Dounia vit dans une cité en bordure de l’autoroute A3 et passe ses journées avec son amie Maimouna. Pour s’en sortir, elles volent et travaillent pour Rebecca, une dealeuse, en espérant réussir à gagner beaucoup d’argent. Tandis que Dounia gravit les échelons de la criminalité, elle rencontre Djigui, un jeune danseur…

Avis:

La réalisatrice a voulu donner un titre lumineux à ce film âpre sur les banlieues et faire écho à l’amitié qui lie les deux personnages féminins. L’héroïne, Dounia, est solaire, comme les personnages féminins secondaires d’ailleurs. C’est bien son parcours qu’on suit principalement. Dounia et sa rage de vivre et de vaincre ses peurs. Le parcours stéréotypé d’une jeune fille de banlieue, prisonnière d’un environnement urbain délabré et miné par le trafic, d’une vie familiale chaotique qui apparaissent comme le terreau sur lequel va nécessairement pousser la délinquance (elle vole, elle « deale »…). Elle n’a comme seule issue que de rêver à une vie meilleure avec l’argent salement gagné et non avec un travail honnête.

Cette vision manichéenne est un peu trop appuyée dans le film et il semble qu’il n’y ait pas d’autre choix que de faire de mauvais choix quand on est inscrit dans les déterminismes que connaissent les personnages du film et Dounia en particulier. Le film en ce sens est tragique. Ce sont les codes de la tragédie antique qui se clôt sur la punition divine (allusion au titre). Dans un récit plutôt linéaire, le film induit que les mauvais choix (voler, trafiquer) qui occupent la  première partie de film conduisent irrémédiablement à des conséquences fatales qu’aborde la deuxième partie.

La réalisatrice recourt aux « ficelles » classiques du cinéma d’émotion (gros plan du visage de l’héroïne qui crie..). Sans être «tire-larmes», ce film est aussi fait pour émouvoir.

Divines est plutôt réaliste et permet de s’identifier aux personnages qui sont très construits et dont on perçoit bien  la psychologie. On s’attache à Dounia et à son amie.

L’humour y est assez présent avec des réparties cocasses entre les différents personnages. On y dresse aussi un portrait assez original de la féminité dans les banlieues. Féminité difficile à assumer à l’adolescence, d’où la tendance à adopter les codes vestimentaires des garçons (sweat à capuche), leur démarche, à pratiquer leurs sports (boxe). Lorsque Dounia sort de ce carcan, la beauté de l’héroïne crève littéralement l’écran. La chenille est devenue papillon!
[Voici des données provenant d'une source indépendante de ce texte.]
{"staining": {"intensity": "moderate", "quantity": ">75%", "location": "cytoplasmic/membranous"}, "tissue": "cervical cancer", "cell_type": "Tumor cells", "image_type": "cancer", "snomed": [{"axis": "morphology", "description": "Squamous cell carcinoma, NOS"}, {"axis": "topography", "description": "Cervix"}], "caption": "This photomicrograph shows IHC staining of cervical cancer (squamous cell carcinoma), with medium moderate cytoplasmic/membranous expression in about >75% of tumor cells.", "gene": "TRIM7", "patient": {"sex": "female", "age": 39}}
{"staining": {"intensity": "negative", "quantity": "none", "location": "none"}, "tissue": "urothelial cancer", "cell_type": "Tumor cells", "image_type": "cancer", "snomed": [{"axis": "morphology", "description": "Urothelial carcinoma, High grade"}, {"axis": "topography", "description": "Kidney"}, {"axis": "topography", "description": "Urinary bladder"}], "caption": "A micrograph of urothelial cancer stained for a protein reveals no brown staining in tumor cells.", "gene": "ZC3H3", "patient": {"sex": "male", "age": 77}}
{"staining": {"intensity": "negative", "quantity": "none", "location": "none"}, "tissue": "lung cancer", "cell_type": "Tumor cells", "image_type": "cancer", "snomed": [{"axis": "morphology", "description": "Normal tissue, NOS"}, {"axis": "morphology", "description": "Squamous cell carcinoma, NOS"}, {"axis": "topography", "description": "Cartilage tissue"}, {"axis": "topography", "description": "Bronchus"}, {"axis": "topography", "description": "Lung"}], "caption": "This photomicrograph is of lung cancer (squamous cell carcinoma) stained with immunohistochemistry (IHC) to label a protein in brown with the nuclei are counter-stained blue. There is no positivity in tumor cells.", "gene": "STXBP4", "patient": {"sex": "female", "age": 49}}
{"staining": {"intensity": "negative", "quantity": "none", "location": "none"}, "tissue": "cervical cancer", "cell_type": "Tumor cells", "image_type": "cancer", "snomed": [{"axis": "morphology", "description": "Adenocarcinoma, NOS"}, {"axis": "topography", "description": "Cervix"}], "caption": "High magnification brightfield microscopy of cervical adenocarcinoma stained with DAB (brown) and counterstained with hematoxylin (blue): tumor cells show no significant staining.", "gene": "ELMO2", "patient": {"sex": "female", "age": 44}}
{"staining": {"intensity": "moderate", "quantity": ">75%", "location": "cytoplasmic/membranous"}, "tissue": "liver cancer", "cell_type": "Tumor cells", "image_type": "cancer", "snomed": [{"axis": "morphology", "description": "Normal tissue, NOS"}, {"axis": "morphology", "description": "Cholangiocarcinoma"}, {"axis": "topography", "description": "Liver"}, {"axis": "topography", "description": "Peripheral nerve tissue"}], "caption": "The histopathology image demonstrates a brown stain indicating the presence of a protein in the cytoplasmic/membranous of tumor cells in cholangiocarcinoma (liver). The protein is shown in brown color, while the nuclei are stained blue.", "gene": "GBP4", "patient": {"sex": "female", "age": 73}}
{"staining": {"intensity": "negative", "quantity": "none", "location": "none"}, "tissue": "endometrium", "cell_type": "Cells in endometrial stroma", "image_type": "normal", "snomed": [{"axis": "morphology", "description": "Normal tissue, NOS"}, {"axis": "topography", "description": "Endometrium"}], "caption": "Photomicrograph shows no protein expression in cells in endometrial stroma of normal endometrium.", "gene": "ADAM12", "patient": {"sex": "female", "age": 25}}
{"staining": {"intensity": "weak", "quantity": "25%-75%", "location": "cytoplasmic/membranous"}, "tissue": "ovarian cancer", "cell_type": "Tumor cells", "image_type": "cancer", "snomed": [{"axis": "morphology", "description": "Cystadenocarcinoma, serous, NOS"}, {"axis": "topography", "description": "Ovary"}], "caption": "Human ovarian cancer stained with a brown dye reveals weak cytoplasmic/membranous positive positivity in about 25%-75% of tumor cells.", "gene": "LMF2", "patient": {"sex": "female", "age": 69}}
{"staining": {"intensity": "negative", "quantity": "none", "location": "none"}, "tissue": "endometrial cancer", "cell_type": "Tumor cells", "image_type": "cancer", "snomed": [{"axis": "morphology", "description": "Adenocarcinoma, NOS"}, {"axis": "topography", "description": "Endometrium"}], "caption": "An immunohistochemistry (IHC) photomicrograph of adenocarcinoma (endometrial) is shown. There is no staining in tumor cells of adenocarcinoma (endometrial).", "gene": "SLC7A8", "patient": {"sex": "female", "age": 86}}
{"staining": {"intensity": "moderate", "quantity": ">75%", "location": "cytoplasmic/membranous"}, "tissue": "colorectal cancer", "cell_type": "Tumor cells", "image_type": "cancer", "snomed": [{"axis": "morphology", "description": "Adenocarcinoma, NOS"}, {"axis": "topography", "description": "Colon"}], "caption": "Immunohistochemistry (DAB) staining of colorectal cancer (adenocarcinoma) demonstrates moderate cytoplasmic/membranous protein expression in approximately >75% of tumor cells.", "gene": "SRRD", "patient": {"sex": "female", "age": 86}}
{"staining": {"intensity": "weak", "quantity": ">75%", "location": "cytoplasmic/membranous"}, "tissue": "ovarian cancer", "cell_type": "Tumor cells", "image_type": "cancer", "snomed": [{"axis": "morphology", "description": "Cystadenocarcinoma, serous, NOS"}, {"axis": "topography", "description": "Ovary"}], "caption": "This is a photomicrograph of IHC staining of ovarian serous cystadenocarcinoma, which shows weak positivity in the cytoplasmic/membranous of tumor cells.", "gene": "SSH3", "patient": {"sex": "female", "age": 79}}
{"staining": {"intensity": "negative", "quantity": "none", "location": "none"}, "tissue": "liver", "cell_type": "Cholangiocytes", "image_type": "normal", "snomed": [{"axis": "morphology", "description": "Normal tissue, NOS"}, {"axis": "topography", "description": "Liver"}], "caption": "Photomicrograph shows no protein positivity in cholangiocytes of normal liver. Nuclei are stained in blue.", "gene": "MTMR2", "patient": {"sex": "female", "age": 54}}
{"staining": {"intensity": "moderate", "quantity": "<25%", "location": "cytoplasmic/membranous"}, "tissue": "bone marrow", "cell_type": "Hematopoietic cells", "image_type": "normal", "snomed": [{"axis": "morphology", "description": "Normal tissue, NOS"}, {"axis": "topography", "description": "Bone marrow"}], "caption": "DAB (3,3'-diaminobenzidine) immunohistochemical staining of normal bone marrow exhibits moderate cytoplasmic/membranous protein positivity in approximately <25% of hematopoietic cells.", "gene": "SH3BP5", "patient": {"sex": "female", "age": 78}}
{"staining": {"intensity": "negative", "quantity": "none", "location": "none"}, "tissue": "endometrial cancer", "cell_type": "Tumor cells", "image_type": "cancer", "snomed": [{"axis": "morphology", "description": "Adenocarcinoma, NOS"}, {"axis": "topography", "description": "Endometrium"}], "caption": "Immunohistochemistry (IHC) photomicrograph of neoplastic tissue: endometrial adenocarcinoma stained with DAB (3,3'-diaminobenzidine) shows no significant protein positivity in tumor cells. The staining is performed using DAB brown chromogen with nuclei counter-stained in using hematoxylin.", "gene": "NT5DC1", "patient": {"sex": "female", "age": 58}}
C’est un film très énergique, rythmé et dont bons nombres de scènes sont esthétiques et très intenses (parallèle entre une scène de violence et un spectacle de danse urbaine; sensualité amoureuse entre Dounia et le danseur, Djigui dans une scène de danse). La musique choisie (classique= Requiem de Mozart…) donne une vraie force à des scènes de vie en banlieue et créée un contraste pertinent entre les deux univers.

Un premier long métrage (récompensé d’une caméra d’or à Cannes en 2016) qui réussit à sensibiliser un public assez large à ces problématiques même si on y perçoit les défauts d’un « premier film ». Réalisatrice à suivre donc! Film à voir aussi.